Aim of the exercise | Please repeat all the entries. Nothing may differ.

Data provided |
*** Block opens ***
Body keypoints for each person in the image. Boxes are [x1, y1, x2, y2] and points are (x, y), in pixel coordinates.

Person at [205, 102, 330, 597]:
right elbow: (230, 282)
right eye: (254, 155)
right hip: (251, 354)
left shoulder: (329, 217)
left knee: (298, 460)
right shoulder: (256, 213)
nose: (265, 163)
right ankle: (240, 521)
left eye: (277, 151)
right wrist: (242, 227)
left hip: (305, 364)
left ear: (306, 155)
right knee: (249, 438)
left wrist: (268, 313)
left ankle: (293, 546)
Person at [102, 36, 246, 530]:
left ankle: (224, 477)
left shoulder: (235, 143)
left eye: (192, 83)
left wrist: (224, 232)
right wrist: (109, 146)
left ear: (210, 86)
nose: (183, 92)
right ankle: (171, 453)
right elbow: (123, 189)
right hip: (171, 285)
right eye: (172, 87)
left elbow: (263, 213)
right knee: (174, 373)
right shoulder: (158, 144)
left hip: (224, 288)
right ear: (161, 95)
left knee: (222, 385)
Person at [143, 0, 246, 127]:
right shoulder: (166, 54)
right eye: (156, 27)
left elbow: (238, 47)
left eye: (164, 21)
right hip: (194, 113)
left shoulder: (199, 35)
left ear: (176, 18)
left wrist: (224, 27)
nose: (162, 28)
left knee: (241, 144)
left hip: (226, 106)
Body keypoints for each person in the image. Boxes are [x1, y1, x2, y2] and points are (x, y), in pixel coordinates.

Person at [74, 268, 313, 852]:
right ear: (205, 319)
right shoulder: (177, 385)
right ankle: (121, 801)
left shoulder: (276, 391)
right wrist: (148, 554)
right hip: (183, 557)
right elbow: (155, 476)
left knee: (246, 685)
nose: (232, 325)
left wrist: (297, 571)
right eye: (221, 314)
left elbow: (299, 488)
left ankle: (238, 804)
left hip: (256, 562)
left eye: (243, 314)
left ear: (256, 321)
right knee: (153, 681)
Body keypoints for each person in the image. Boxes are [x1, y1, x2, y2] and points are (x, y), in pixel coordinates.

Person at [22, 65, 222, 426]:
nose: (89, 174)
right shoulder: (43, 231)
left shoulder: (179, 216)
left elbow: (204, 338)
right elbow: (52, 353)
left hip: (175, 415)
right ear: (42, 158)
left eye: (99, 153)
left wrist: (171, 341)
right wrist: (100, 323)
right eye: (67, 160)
*** Block closes ***
Worked solution |
Body keypoints for each person in the image. Boxes are [x1, y1, x2, y2] and points are (x, y), in pixel coordinates.

Person at [205, 102, 330, 597]:
right elbow: (230, 282)
right eye: (254, 155)
right hip: (251, 354)
left shoulder: (329, 217)
left knee: (298, 460)
right shoulder: (256, 213)
nose: (265, 163)
right ankle: (240, 521)
left eye: (277, 151)
right wrist: (242, 227)
left hip: (305, 364)
left ear: (306, 155)
right knee: (249, 438)
left wrist: (268, 313)
left ankle: (293, 546)
Person at [102, 36, 246, 530]:
left ankle: (224, 477)
left shoulder: (235, 143)
left eye: (192, 83)
left wrist: (224, 232)
right wrist: (109, 146)
left ear: (210, 86)
nose: (183, 92)
right ankle: (171, 453)
right elbow: (123, 189)
right hip: (171, 285)
right eye: (172, 87)
left elbow: (263, 213)
right knee: (174, 373)
right shoulder: (158, 144)
left hip: (224, 288)
right ear: (161, 95)
left knee: (222, 385)
Person at [143, 0, 246, 127]:
right shoulder: (166, 54)
right eye: (156, 27)
left elbow: (238, 47)
left eye: (164, 21)
right hip: (194, 113)
left shoulder: (199, 35)
left ear: (176, 18)
left wrist: (224, 27)
nose: (162, 28)
left knee: (241, 144)
left hip: (226, 106)
Body keypoints for each person in the image. Boxes are [x1, y1, x2, y2] and points are (x, y), in pixel coordinates.

Person at [74, 268, 313, 852]:
right ear: (205, 319)
right shoulder: (177, 385)
right ankle: (121, 801)
left shoulder: (276, 391)
right wrist: (148, 554)
right hip: (183, 557)
right elbow: (155, 476)
left knee: (246, 685)
nose: (232, 325)
left wrist: (297, 571)
right eye: (221, 314)
left elbow: (299, 488)
left ankle: (238, 804)
left hip: (256, 562)
left eye: (243, 314)
left ear: (256, 321)
right knee: (153, 681)
Body keypoints for each person in the image. Boxes are [x1, y1, x2, y2] and points are (x, y), in pixel coordinates.

Person at [22, 65, 222, 426]:
nose: (89, 174)
right shoulder: (43, 231)
left shoulder: (179, 216)
left elbow: (204, 338)
right elbow: (52, 353)
left hip: (175, 415)
right ear: (42, 158)
left eye: (99, 153)
left wrist: (171, 341)
right wrist: (100, 323)
right eye: (67, 160)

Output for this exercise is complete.